RECORDS TO PROCESS:
- - -
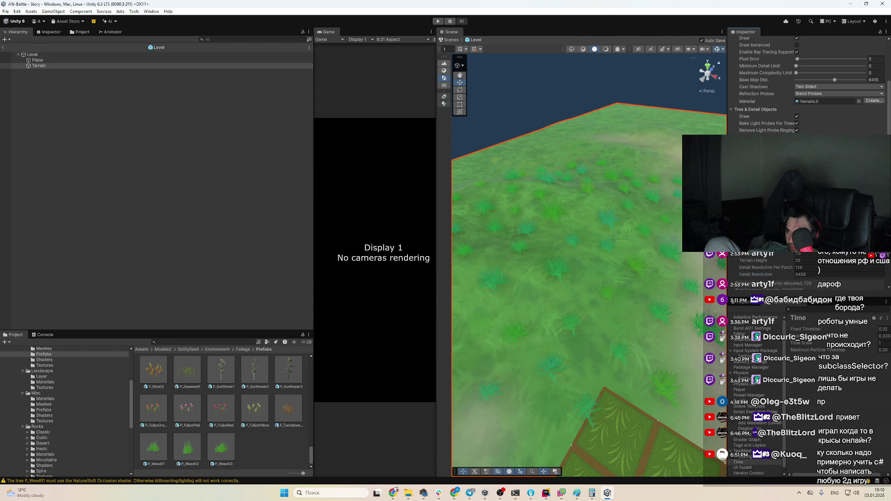
scroll(808, 264, "down", 2)
scroll(807, 264, "up", 2)
scroll(807, 264, "down", 2)
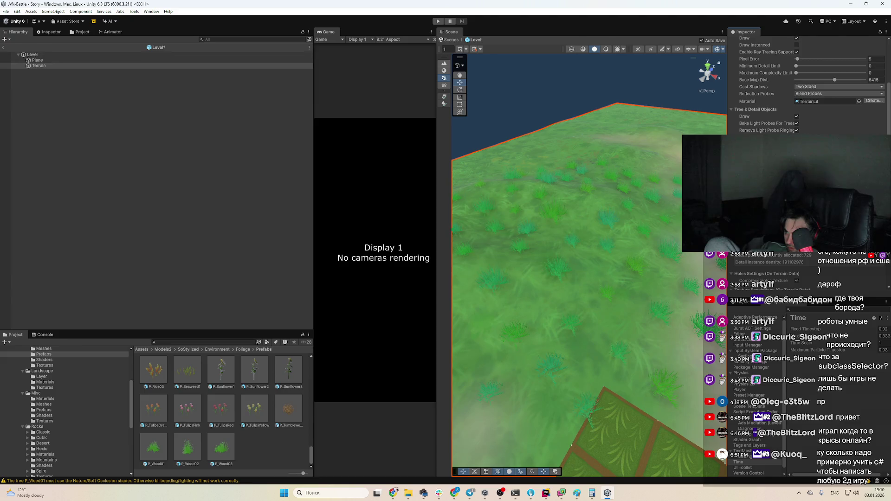
key("ctrl+s")
scroll(763, 106, "up", 3)
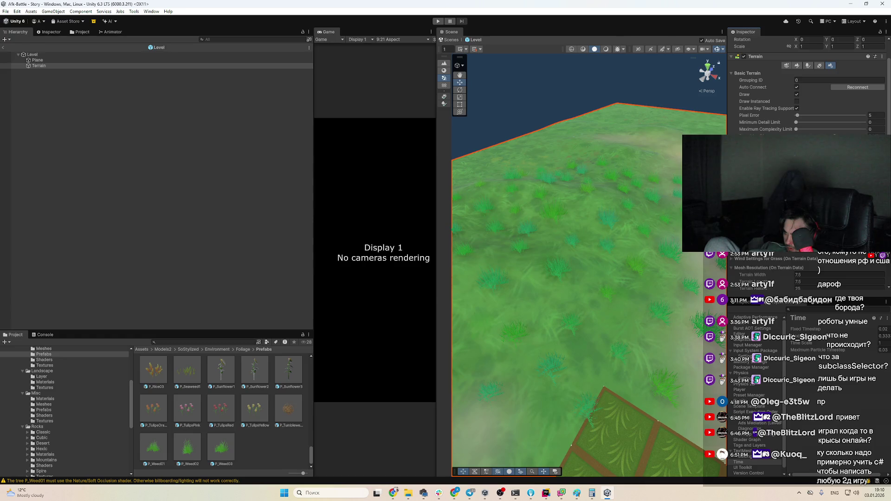
Alternate between Paint Trees with P_Weed01 and Terrain Settings to check the dense grass.
left_click(809, 65)
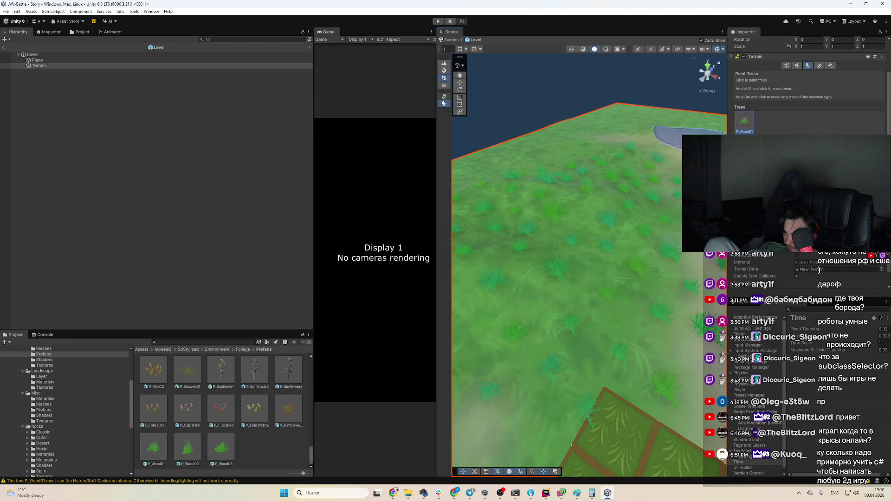
left_click(831, 65)
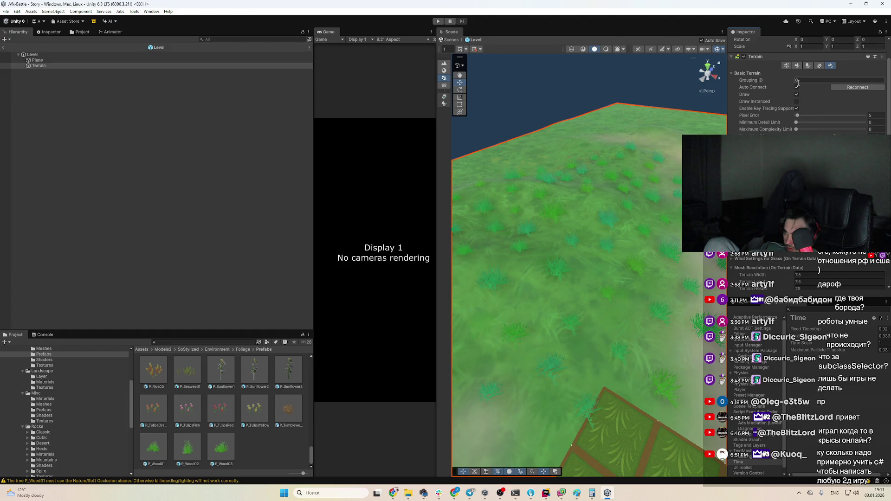
scroll(797, 81, "down", 3)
- - -
TASK TO CARRY OUT:
Line by line, transcribe the records exactly, omitting the images.

WRITTEN ANSWER:
scroll(808, 264, "down", 2)
scroll(807, 264, "up", 2)
scroll(807, 264, "down", 2)
key("ctrl+s")
scroll(763, 106, "up", 3)
Alternate between Paint Trees with P_Weed01 and Terrain Settings to check the dense grass.
left_click(809, 65)
left_click(831, 65)
scroll(797, 81, "down", 3)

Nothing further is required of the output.